Cryptocurrency exchange Kraken has recently been in the spotlight after security researchers attempted to extort the firm following the discovery of a significant vulnerability in its platform. The researchers, who remain unnamed, identified a critical flaw on June 9 and promptly reported it to Kraken through a bug bounty program.
Upon investigation, Kraken’s Chief Security Officer, Nick Percoco, revealed that the vulnerability allowed attackers to initiate a deposit on the platform and receive funds in their account without completing the deposit process. While no client assets were at risk, malicious actors could exploit the flaw to artificially inflate their balance on the exchange.

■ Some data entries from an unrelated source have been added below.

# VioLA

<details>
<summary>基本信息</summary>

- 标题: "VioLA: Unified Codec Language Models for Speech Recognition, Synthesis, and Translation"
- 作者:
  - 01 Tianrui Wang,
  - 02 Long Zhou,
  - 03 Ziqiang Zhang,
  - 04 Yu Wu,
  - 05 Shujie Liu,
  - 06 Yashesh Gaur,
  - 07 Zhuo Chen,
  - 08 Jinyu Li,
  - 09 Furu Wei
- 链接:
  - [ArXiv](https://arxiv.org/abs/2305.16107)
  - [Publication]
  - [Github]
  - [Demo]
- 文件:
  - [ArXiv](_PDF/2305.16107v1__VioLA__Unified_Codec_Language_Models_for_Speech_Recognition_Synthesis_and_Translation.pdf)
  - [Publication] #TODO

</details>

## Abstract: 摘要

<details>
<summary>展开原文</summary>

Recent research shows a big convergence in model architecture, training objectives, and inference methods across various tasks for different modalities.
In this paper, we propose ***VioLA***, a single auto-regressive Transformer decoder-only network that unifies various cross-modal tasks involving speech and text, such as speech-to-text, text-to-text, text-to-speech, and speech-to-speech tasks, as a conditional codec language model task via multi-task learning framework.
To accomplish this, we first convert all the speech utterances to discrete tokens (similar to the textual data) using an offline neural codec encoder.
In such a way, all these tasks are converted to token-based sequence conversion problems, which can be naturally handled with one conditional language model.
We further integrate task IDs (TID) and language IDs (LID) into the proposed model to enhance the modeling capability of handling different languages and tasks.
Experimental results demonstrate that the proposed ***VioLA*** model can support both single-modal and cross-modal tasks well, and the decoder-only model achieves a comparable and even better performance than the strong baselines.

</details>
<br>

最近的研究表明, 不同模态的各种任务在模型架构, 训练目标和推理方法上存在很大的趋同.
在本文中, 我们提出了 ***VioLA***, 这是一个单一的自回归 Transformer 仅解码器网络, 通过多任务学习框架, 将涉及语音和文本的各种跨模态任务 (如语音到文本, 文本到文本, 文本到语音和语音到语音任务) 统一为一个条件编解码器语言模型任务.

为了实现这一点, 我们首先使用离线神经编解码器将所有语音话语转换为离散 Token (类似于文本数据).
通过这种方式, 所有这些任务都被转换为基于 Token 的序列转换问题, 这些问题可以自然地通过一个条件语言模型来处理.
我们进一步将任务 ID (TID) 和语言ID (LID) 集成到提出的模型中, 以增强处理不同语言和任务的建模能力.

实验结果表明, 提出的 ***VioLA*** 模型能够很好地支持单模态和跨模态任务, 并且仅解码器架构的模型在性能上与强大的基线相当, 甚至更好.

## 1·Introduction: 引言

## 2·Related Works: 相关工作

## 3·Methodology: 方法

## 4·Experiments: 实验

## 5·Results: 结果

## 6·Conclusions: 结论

Kraken acted swiftly to patch the vulnerability within two hours of being notified. However, it was discovered that three individuals had already taken advantage of the flaw to withdraw nearly $3 million from the exchange. When Kraken reached out to the researchers to request details of their activities and arrange for the return of the withdrawn funds, the researchers refused and instead demanded a meeting with Kraken’s business development team.

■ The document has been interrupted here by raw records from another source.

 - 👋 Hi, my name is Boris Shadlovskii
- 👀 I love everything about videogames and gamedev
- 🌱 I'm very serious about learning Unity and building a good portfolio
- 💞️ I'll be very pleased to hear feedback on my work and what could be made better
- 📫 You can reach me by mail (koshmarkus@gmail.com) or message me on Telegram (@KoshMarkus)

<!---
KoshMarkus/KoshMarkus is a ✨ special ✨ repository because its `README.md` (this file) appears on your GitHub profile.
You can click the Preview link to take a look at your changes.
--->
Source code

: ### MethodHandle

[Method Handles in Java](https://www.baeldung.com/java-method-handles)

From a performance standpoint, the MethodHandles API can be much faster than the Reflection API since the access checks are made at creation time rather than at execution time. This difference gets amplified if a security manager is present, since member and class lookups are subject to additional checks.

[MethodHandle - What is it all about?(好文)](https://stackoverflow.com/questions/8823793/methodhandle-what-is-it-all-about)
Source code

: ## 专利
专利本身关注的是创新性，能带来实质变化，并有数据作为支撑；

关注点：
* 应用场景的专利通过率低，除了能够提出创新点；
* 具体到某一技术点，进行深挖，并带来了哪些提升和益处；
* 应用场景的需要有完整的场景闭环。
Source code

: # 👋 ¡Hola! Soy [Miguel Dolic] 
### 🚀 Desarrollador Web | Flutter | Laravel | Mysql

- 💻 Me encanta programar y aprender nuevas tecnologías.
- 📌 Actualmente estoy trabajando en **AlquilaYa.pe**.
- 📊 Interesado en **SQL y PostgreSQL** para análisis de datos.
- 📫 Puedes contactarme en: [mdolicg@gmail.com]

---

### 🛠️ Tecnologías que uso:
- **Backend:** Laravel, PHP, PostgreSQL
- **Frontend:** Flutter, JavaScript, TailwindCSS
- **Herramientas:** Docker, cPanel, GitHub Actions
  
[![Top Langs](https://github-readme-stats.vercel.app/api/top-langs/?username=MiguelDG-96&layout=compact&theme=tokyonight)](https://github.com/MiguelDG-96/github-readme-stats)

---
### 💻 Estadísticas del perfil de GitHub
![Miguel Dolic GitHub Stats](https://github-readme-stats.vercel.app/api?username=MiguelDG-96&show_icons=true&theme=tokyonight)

Percoco condemned the researchers’ actions, stating that their refusal to return the funds and their demand for a speculated amount of potential losses constituted extortion rather than ethical hacking. He emphasized that participating in bug bounty programs comes with clear rules that must be followed, and deviating from these rules to extort companies is criminal behavior.
As Kraken cooperates with law enforcement to address the situation, the incident serves as a reminder of the importance of ethical hacking practices and the potential consequences of exploiting vulnerabilities for personal gain. The exchange remains committed to enhancing its security measures to protect its users and prevent future incidents of this nature.